C’è poi il vasto, infinito capitolo di Capalbio, laddove la sinistra capitolina trasloca d’estate.
Nel 2005, Enrico Mentana, allora a Matrix, ebbe un’idea geniale. Spedì un ambulante senegalese di nome Matar (il ministro Alfano lo chiamerebbe vu’ cumprà ) sulla spiaggia dei vip a vendere abiti dalla griffe falsa.
Un documento tuttora imperdibile. Gli unici a non respingerlo e a comprare un vestito per 35 euro furono Barbara Palombelli e Francesco Rutelli.
Dense come un saggio sociologico, invece, le risposte di Claudio Petruccioli e Franco Bassanini.
Il primo, steso sul lettino, con quell’indolenza tipica della gauche romana cui tutto è dovuto, sbuffò: “Non voglio niente, non c’ho una lira”. Matar non mollò: “Allora passo domani? ”. E Petruccioli: “No, neanche domani”. Bassanini, infine, si mostrò irritato e spazientito: “No, grazie.
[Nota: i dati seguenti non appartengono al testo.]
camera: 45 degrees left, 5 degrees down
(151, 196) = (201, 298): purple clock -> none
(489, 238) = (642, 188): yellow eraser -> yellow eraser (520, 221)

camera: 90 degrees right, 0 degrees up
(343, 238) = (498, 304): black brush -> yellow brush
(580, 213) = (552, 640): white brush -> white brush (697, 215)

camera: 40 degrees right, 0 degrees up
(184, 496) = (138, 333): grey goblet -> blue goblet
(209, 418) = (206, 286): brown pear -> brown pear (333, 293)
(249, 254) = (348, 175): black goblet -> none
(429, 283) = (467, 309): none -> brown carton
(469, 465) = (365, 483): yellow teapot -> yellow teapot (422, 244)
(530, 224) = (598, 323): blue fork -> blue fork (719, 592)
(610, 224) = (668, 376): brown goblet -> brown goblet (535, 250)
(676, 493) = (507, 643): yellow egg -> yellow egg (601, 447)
Sto leggendo, mi lasci in pace”.
Bertinotti a parte, la sinistra che non ascolta e disprezza il suo popolo, fino a liquidare la Ditta del fu Pci e a scolorire del tutto nell’attuale renzismo, ha celebrato la sua epifania nel cosiddetto riformismo dalemiano.
Fu Claudio Velardi, uno dei Lothar (per la pelata) di D’Alema premier, a rivendicare l’idea di un progressismo aspirante alla ricchezza, nemico giurato del pauperismo e dell’austerità . Sostiene oggi Velardi, dopo l’uscita hollandiana: “La frase sugli sdentati è tipica della sinistra che ha i complessi d’inferiorità e che vuole seppellire le sue origini. È la sinistra che s’innamora dei salotti e che per farsi accettare deve fare battutine contro i poveri. È la parte peggiore, che in Italia frequenta i salotti romani, quella che vuole arricchire solo se stessa. Io ho sempre detestato i salotti”.
Ma la frase di Hollande non è in linea con il dalemismo delle barche a vela e delle scarpe costose e con il velardismo accusato da Marco Travaglio di essere entrato a Palazzo Chigi con le pezze al culo uscendosene senza?
Conclude Velardi, attualmente lobbista: “Non conosco le origini di Hollande, ma io che nasco piccolo-borghese non ho mai disprezzato i poveri. E mai ho sentito D’Alema disprezzarli. Il nostro approccio era diverso, era quello di far diventare ricchi i poveri. Quando siamo andati via da Palazzo Chigi, ho ripreso il mio motorino e sono andato in giro a cercare lavoro”.
In fondo, è lunghissimo il filo che unisce contraddizioni e gaffe nel rapporto tra sinistra e povertà . Un altro ex dalemiano, Gianni Cuperlo, che sfidò invano Renzi alle primarie dello scorso anno, apre la sua biografia, Basta zercar, con il racconto che Giuseppe Prezzolini fece di un’assemblea di operai della Fiat a Torino nel 1921.
Prezzolini era con Antonio Gramsci e Piero Gobetti e annotò: “Perchè non domandate di meglio che di mettervi addosso le mode dei vostri avversari? ”.
Qui l’aspirazione a migliorare le proprie condizioni si sposa con il poco orgoglio, secondo Prezzolini, mostrato dagli operai nel portare la loro blusa o tuta.
In tempi più recenti, il complesso d’inferiorità ha portato Veltroni, nel 2008, a desiderare Veronica Lario nella sua eventuale squadra di governo.
In ultimo, Renzi. Quando venne attaccato per il suo amico finanziatore Davide Serra, incline ai paradisi fiscali, l’attuale premier si difese così: “La sinistra non deve odiare la ricchezza ma la povertà ”.
Ergo, la sinistra deve odiare la povertà .
Frase che suona decisamente ambigua dopo l’outing del presidente francese Hollande sugli sdentati che lo hanno votato.